--- begin ---

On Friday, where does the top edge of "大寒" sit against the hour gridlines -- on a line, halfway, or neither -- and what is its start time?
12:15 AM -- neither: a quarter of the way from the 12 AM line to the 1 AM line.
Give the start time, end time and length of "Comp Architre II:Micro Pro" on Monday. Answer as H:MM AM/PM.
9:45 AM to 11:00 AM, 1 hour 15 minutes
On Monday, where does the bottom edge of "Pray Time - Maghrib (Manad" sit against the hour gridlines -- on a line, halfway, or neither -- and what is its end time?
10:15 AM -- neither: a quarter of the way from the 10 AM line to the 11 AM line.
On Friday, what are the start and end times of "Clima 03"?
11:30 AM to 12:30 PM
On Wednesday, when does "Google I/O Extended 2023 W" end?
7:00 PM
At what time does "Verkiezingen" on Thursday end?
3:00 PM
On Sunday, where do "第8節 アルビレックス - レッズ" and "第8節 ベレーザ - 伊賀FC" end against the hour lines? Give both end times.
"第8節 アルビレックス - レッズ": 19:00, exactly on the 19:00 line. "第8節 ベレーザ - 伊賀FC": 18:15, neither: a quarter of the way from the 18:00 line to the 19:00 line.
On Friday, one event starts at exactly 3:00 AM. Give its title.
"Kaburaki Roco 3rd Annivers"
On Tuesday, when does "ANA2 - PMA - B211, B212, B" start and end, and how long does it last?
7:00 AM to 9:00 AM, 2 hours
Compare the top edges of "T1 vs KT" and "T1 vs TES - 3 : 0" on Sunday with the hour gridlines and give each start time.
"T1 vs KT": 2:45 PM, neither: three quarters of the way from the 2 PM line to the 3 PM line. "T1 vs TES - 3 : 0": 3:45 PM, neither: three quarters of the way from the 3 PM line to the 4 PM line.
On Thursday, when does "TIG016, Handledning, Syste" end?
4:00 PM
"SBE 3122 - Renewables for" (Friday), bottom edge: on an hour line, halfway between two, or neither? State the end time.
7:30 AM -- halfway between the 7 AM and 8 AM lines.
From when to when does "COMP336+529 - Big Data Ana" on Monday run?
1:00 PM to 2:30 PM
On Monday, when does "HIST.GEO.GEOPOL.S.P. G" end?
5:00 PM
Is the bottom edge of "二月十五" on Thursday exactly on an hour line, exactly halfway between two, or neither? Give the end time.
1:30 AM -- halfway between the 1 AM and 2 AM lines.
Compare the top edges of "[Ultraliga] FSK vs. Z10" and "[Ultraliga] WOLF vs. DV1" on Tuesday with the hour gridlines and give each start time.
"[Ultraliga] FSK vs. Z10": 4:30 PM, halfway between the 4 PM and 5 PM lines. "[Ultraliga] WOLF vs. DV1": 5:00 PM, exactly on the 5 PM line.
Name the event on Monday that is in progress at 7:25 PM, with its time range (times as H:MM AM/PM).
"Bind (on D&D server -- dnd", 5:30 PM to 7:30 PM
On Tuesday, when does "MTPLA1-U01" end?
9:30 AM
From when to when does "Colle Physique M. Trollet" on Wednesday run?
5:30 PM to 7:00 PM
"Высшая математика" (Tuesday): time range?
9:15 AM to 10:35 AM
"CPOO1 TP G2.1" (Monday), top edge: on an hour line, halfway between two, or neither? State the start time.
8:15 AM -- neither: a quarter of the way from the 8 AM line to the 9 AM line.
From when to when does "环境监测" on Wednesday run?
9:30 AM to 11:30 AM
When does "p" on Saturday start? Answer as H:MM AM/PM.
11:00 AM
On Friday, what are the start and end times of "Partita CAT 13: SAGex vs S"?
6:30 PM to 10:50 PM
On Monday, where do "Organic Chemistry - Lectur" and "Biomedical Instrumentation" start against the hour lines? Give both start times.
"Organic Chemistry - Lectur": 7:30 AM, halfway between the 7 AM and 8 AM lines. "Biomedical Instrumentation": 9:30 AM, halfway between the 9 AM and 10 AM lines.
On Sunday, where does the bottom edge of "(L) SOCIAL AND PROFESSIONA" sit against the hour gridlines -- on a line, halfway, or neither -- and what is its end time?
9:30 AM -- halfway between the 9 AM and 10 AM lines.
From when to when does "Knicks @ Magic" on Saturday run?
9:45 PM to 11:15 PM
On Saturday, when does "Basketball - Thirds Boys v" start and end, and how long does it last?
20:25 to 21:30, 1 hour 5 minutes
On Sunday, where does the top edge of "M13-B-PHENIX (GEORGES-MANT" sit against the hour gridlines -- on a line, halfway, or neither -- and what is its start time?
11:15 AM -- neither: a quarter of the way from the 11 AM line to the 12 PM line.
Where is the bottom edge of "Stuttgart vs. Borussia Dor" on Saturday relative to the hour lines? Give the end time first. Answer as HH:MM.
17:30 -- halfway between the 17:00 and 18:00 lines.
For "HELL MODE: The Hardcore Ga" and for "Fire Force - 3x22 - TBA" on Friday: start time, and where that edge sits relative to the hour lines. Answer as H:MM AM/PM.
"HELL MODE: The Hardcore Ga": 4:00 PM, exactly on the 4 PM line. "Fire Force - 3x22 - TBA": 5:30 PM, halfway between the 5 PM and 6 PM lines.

--- end ---

▶ _Stated exercise_: Find every line in the entries above that contains the string "Organic", matching case exactly, and copy each of those lines.

▶ _Output below_:
On Monday, where do "Organic Chemistry - Lectur" and "Biomedical Instrumentation" start against the hour lines? Give both start times.
"Organic Chemistry - Lectur": 7:30 AM, halfway between the 7 AM and 8 AM lines. "Biomedical Instrumentation": 9:30 AM, halfway between the 9 AM and 10 AM lines.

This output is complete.